Srihadi banyak melukis tentang bentang alam (landscape). Konsep lukisan landscape secara harfiah berarti tentang pemandangan alam. Namun Srihadi melukis landscape tujuannya bukan sekadar pemandangan penuh estetika untuk menarik wisatawan, tetapi karena ia ingin memotret kehidupan yang terjadi di sekitarnya, baik di perairan, daratan, hingga udara.

Sebanyak 44 lukisan Srihadi yang menggambarkan keindahan landscape Indonesia pernah ia pamerkan di Galeri Nasional pada 2020.

Pendidik

Srihadi adalah guru besar seni rupa di Fakultas Seni Rupa dan Desain (FSRD) Institut Teknologi Bandung (ITB). ITB harus berterima kasih kepada Srihadi karena lambang ITB yang hingga saat ini masih digunakan, adalah hasil rancangannya.

Selain di ITB, Srihadi juga mengajar di Akademi Seni Rupa Lembaga Pendidikan Kesenian Djakarta (LPKD) yang merupakan cikal bakal Institut Kesenian Jakarta (IKJ). Srihadi pula yang menciptakan kurikulum seni rupa di LPKD.
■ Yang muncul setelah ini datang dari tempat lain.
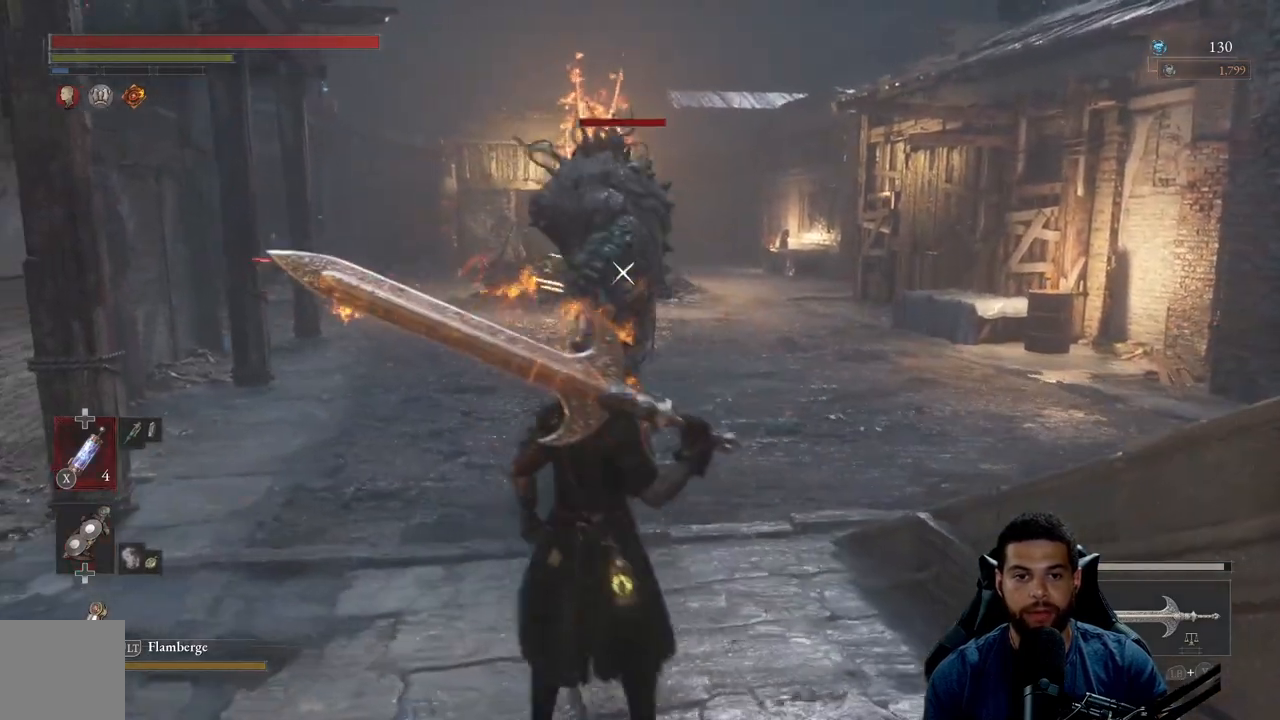
{"buttons": [], "left_stick": "up", "right_stick": "center", "events": [[317, "left_stick", "center"], [383, "left_stick", "up"]]}
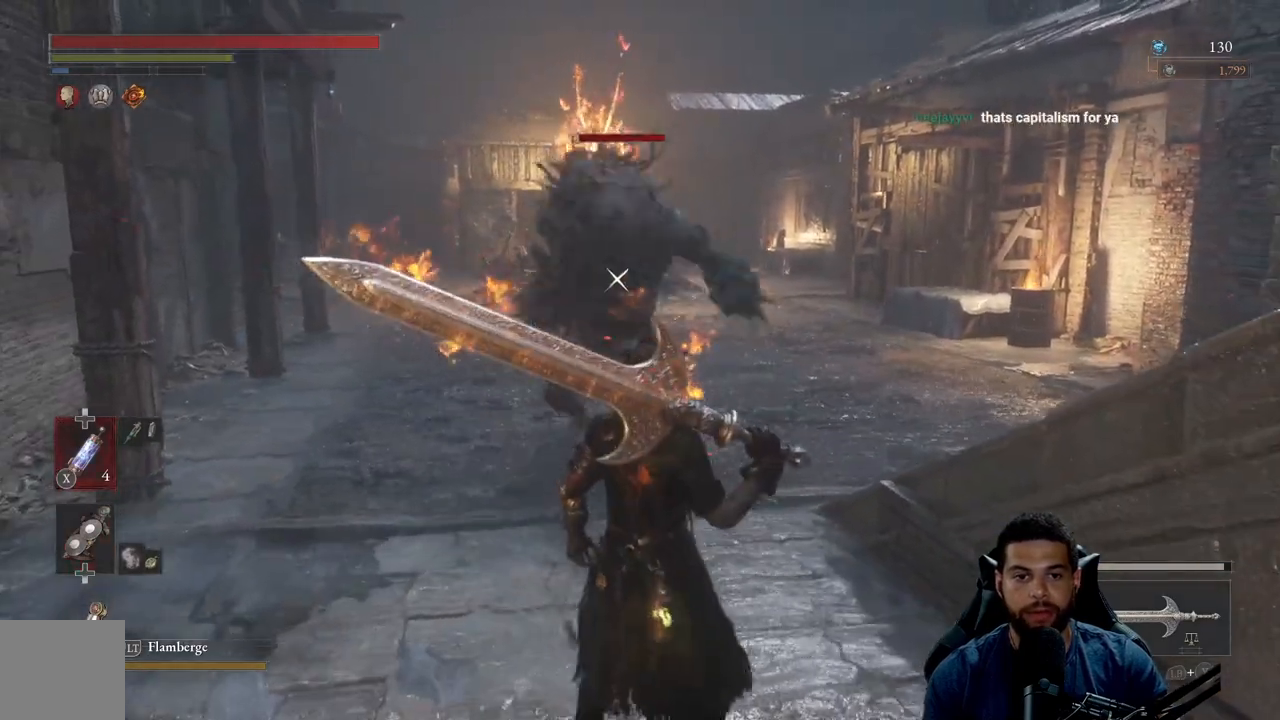
{"buttons": ["L1"], "left_stick": "up-left", "right_stick": "center", "events": [[233, "left_stick", "down"], [417, "left_stick", "up-left"], [467, "L1", "down"]]}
Di era perjuangan kemerdekaan, Srihadi bergabung menjadi tentara dengan bertugas di Balai Penerangan Militer. Tugasnya membuat poster, brosur yang isinya penyemangat perjuangan serta membuat sketsa peristiwa sebagai bahan dokumentasi internal TNI, yang waktu itu masih disebut TKR (Tentara Keamanan Rakyat). Tugasnya tidak berbeda dengan wartawan foto saat ini, menggambarkan kondisi peperangan dengan sketsa.

Jiwa pejuang itu masih tertanam hingga di usia senja. Saat pembukaan pameran tunggal dan peluncuran buku Srihadi Soedarsono - Man x Universe 2020 lalu, Srihadi sebenarnya sedang dirawat di rumah sakit. Berkat semangatnya yang menyala-nyala, Srihadi tetap hadir di pembukaan meski harus menggunakan kursi roda.

Prof Drs Kanjeng Raden Haryo Tumenggung H Srihadi Soedarsono Adhikoesoemo MA lahir di Surakarta, 4 Desember 1931. Meninggal 26 Februari 2022 di Bandung.

Srihadi meninggalkan seorang istri, Farida Srihadi yang turut berperan dalam penciptaan karya-karya besar lukisannya.

Selamat Jalan Pak Srihadi. Selamat Jalan Maestro Seni Lukis. Indonesia sangat kehilanganmu.